Wednesday, November 19, 2014

Welcome to Heartbreak

If there's an appropriate day to write this, each second is of the essence.

It's his birthday. He would've been 25. It's been a rather trying week and I was putting some lotion on this new tattoo I got in the bathroom at work when I got the text from my aunt. It was a plea to celebrate his life.

Reading the words of the text was painful. Thinking about his face is painful. Thinking about how his departure from my life nine years ago after nine months of suffering in a hospital is painful. The burial the day before my 16th birthday. The beginning of my search for myself, which has been nothing short of an odyssey until this point, has been rather painful.

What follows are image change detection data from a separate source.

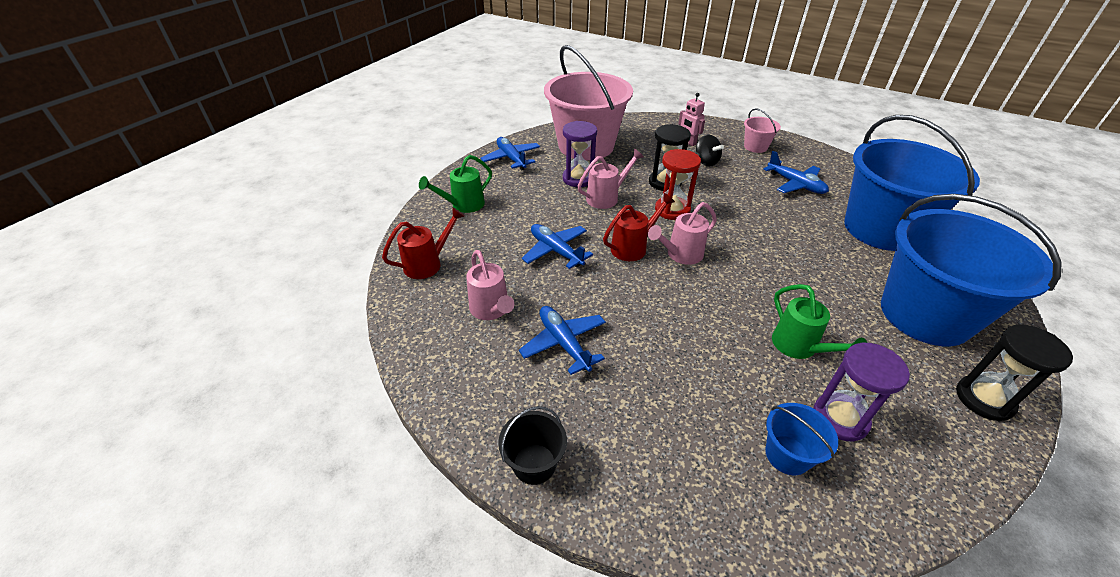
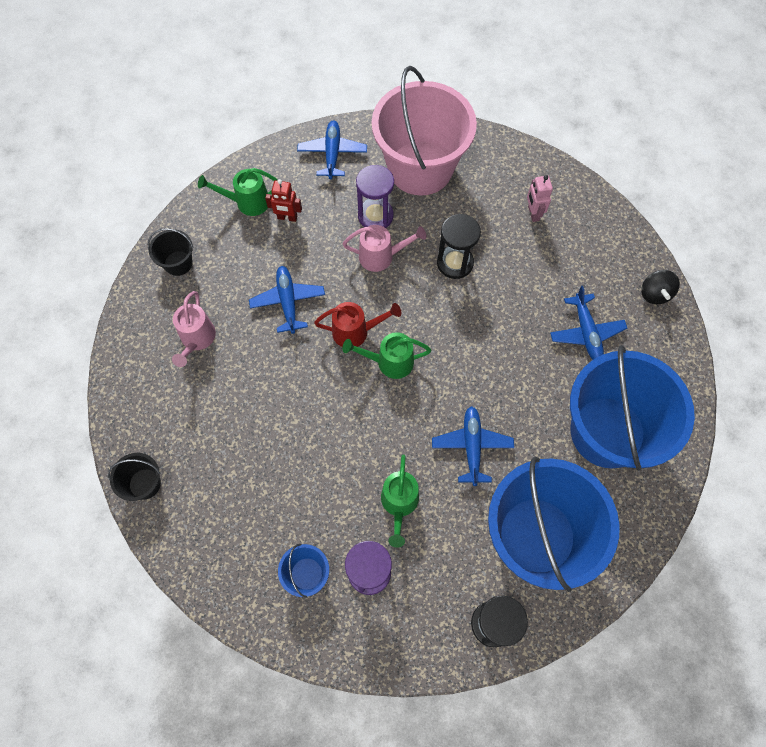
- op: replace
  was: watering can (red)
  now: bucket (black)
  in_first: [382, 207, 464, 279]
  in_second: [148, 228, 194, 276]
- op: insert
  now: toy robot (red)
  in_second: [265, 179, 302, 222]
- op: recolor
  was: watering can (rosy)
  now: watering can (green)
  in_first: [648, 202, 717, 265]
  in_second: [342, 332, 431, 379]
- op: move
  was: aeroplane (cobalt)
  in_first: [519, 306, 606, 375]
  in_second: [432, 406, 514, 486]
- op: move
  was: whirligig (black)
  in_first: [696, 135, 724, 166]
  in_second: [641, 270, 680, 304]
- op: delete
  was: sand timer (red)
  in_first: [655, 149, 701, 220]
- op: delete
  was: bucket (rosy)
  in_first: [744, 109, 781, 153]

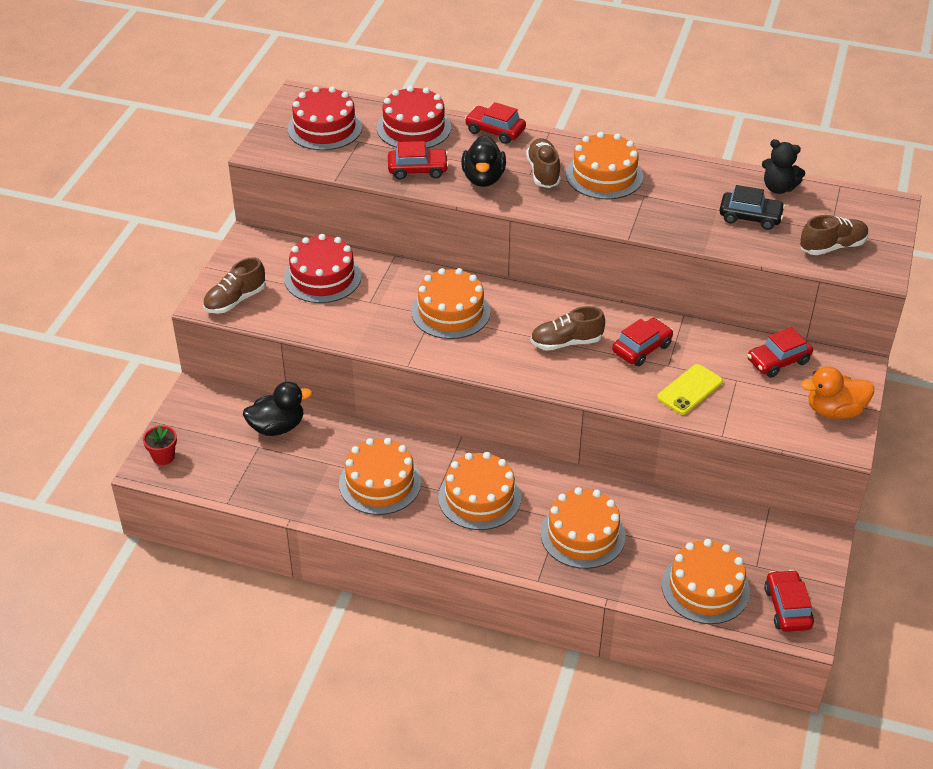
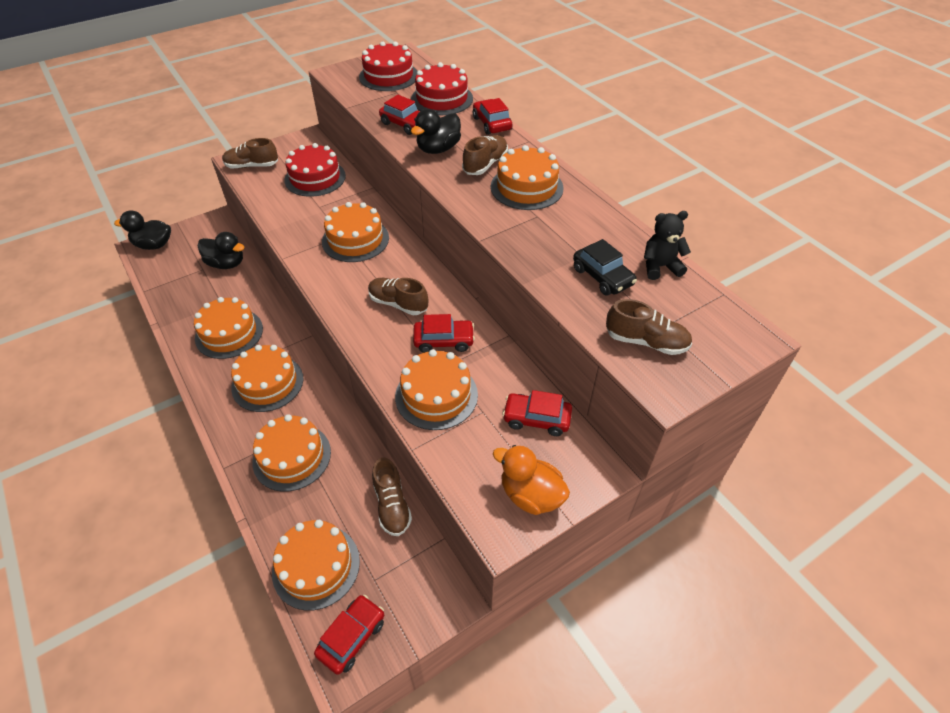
- op: replace
  was: flower pot (red)
  now: rubber duck (black)
  in_first: [143, 425, 177, 465]
  in_second: [114, 210, 171, 250]
- op: insert
  now: shoe (brown)
  in_second: [372, 458, 412, 536]
- op: replace
  was: phone (bright yellow)
  now: gateau (orange)
  in_first: [657, 364, 723, 415]
  in_second: [395, 349, 478, 430]
- op: rotate
  was: teddy (black)
  in_first: [762, 139, 805, 194]
  in_second: [644, 211, 691, 280]
  clockwise: 105

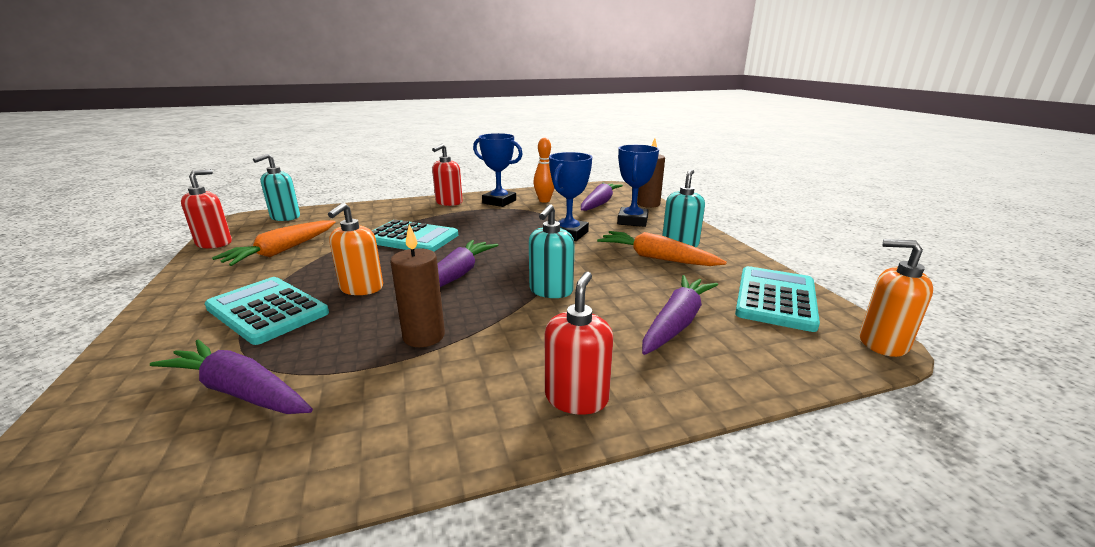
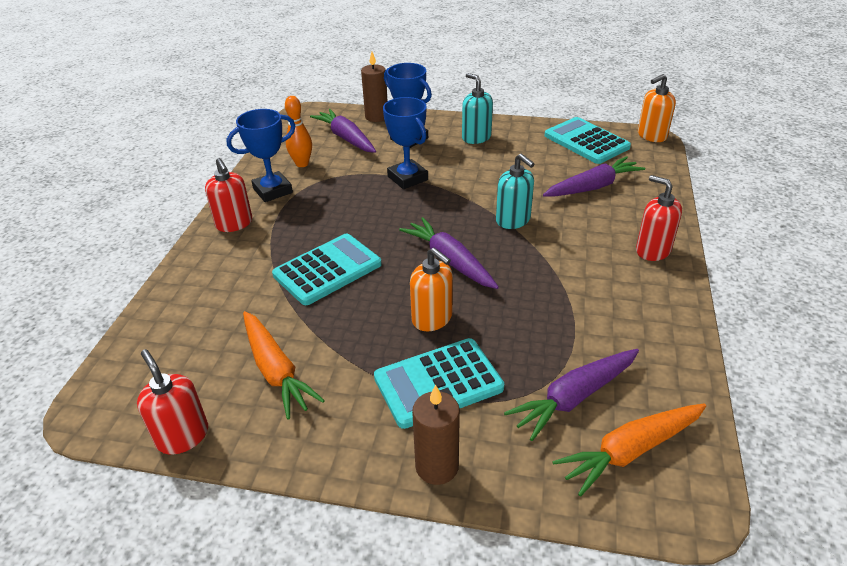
- op: move
  was: pillar candle (brown)
  in_first: [390, 224, 445, 347]
  in_second: [412, 385, 460, 485]
- op: rotate
  was: carrot (royal purple)
  in_first: [642, 275, 718, 355]
  in_second: [543, 156, 645, 197]
  clockwise: 90
- op: move
  was: carrot (orange)
  in_first: [597, 231, 727, 266]
  in_second: [552, 404, 706, 497]
- op: delete
  was: soap dispenser (aqua)
  in_first: [253, 153, 300, 221]

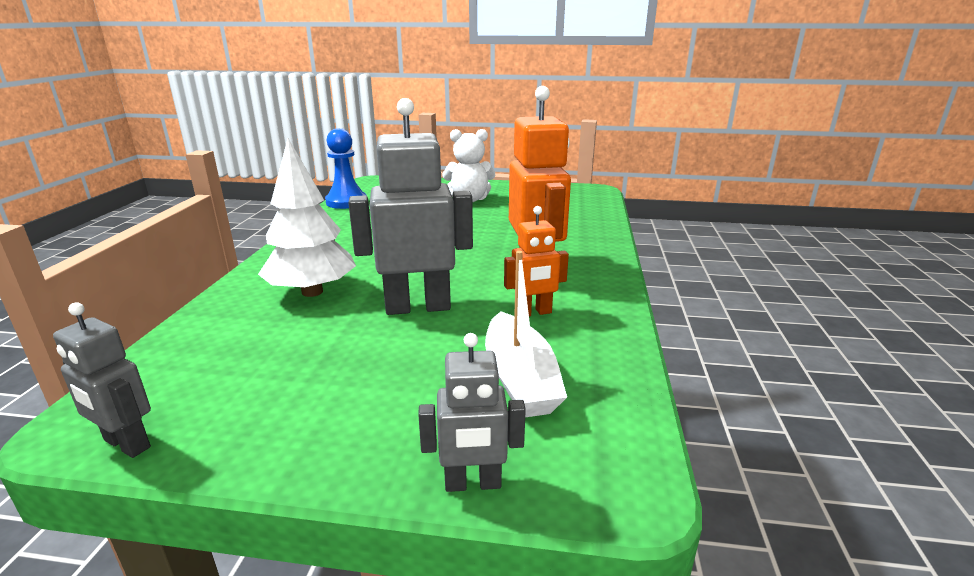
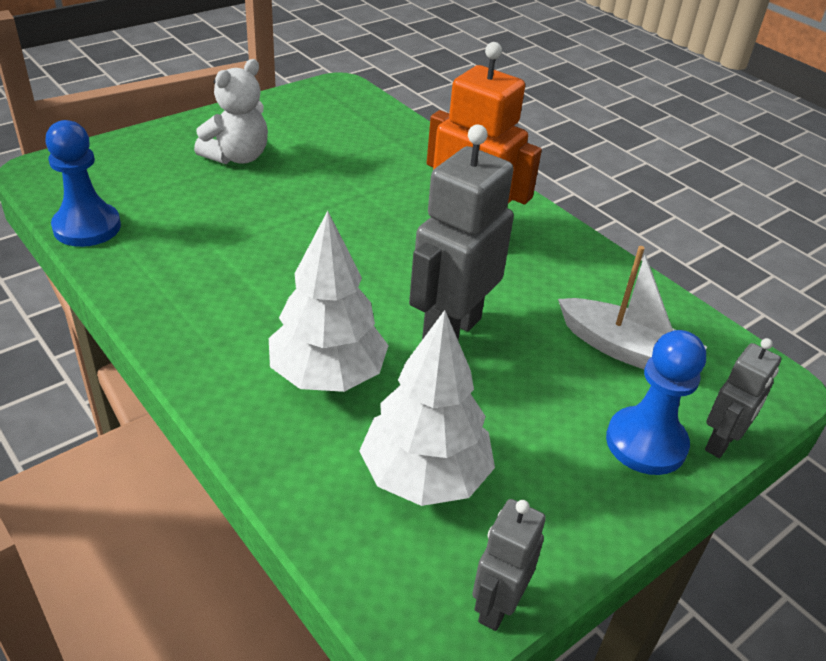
- op: insert
  now: toy tree (white)
  in_second: [359, 310, 495, 506]
- op: rotate
  was: toy robot (ash-grey)
  in_first: [53, 303, 151, 458]
  in_second: [472, 499, 546, 631]
  clockwise: 135
- op: insert
  now: pawn (cobalt)
  in_second: [606, 330, 706, 475]
- op: delete
  was: toy robot (orange)
  in_first: [504, 206, 569, 317]

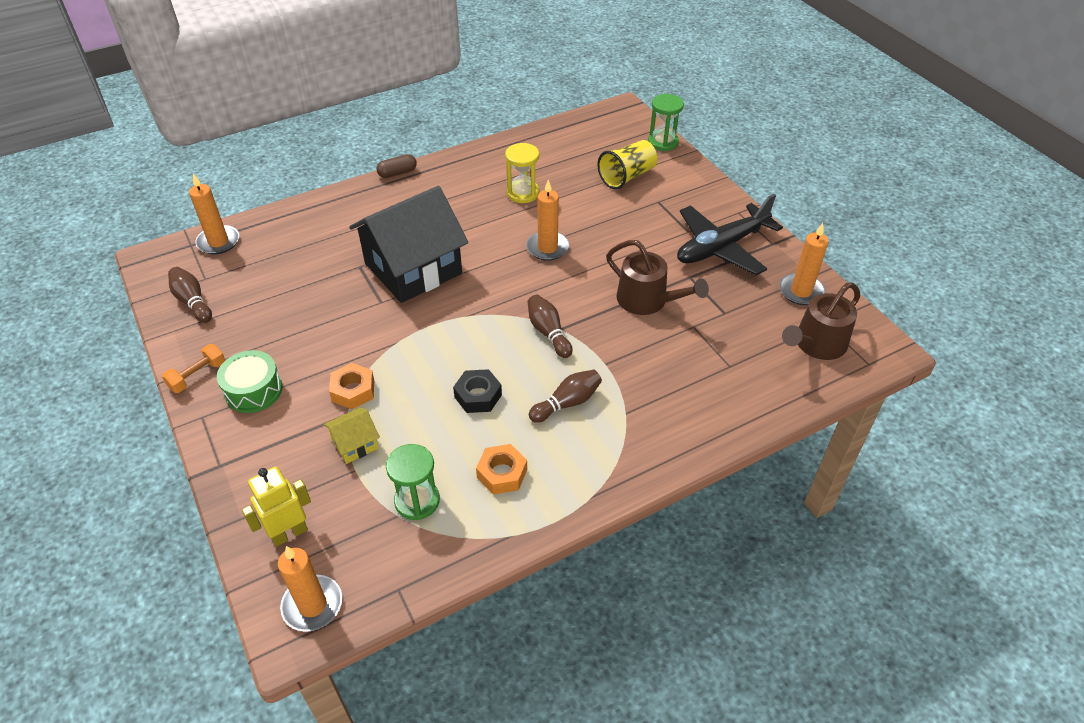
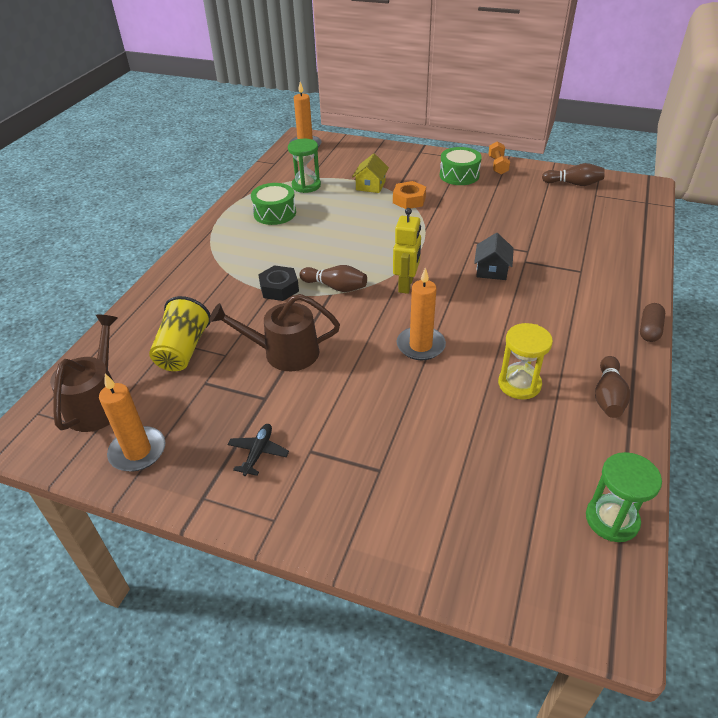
- op: move
  was: tumbler (bright yellow)
  in_first: [598, 140, 657, 190]
  in_second: [149, 296, 211, 371]
- op: resize
  was: aeroplane (black)
  in_first: [677, 194, 783, 275]
  in_second: [227, 424, 289, 476]
  ratio: 0.41
- op: replace
  was: nut (orange)
  now: snare drum (green)
  in_first: [476, 444, 527, 494]
  in_second: [251, 183, 296, 225]
- op: move
  was: nut (black)
  in_first: [453, 369, 502, 413]
  in_second: [258, 265, 299, 301]
- op: move
  was: toy robot (bright yellow)
  in_first: [242, 466, 311, 547]
  in_second: [393, 208, 421, 294]
- op: resize
  was: cottage (black)
  in_first: [349, 186, 468, 303]
  in_second: [474, 233, 514, 280]
  ratio: 0.42
- op: move
  was: sand timer (green)
  in_first: [648, 94, 684, 151]
  in_second: [586, 452, 662, 542]
- op: move
  was: tenpin (brown)
  in_first: [529, 370, 602, 423]
  in_second: [595, 356, 631, 418]
- op: delete
  was: pillar candle (orange)
  in_first: [189, 174, 239, 255]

Last weekend and a dinner table full of friends, mostly new, one old that I used to fuck (yes one of the few that actually reminded in my life after) were having a discussion about love. How it was defined, how we all experienced it and what we seek from it.

Some wanted a monogamous partnership, others experienced infatuation and connection. At the end of the dinner after realizing I sounded rather bitter because I had never experienced the sort of whimsical, romantic love talked about in Nick Sparks movies, songs from the '70's and legendary novels that have stood the test of time; it hit me. What I got from love was loss.

I define love as more than attraction and partnership. Love is eternal, it engulfs you and when you share it with someone you need it like your brain needs oxygen to function. After a few moments of without oxygen, even with the constant flow of blood to the brain, as the levels drop, it decays and ceases to function.

It's a rather morbid way to view my experience right now, but I know that's what has happened. People have come into my life and brought me nothing to sustain my spirit. I look back and found myself giving to others and when it was reciprocated, I didn't know how to receive it because the loss of love has damaged me to the point where I cannot process it's return.

It's not that I don't want to accept it, I can't recognize it to see, feel or taste it anymore. Maybe it's a defense mechanism because I believe loves is something that runs so deep between two people that it kills a part of each other if the other were to ever leave. Maybe it's because no one loves like I do, so when people outside of my closest family members tell me they love me I cannot return the sentiment.

The truth is nine years I learned what it was like to have my heartbroken; my world shattered. That's a pain that has, like love, endured the test of time. If I plan on living I cannot experience that pain again.

I can accept that I'm a broken person that is doing my best to overcome my disability, but if I ever get that kind of love from someone that I didn't grow with and develop an authentic understanding with, then I'm going to be a vegetable in this game.

Until someone comes along and shows me that they are committed to breathing the life into my blood that I lost almost a decade ago, I guess I'm going to be stuck in this vegetable state for the long haul.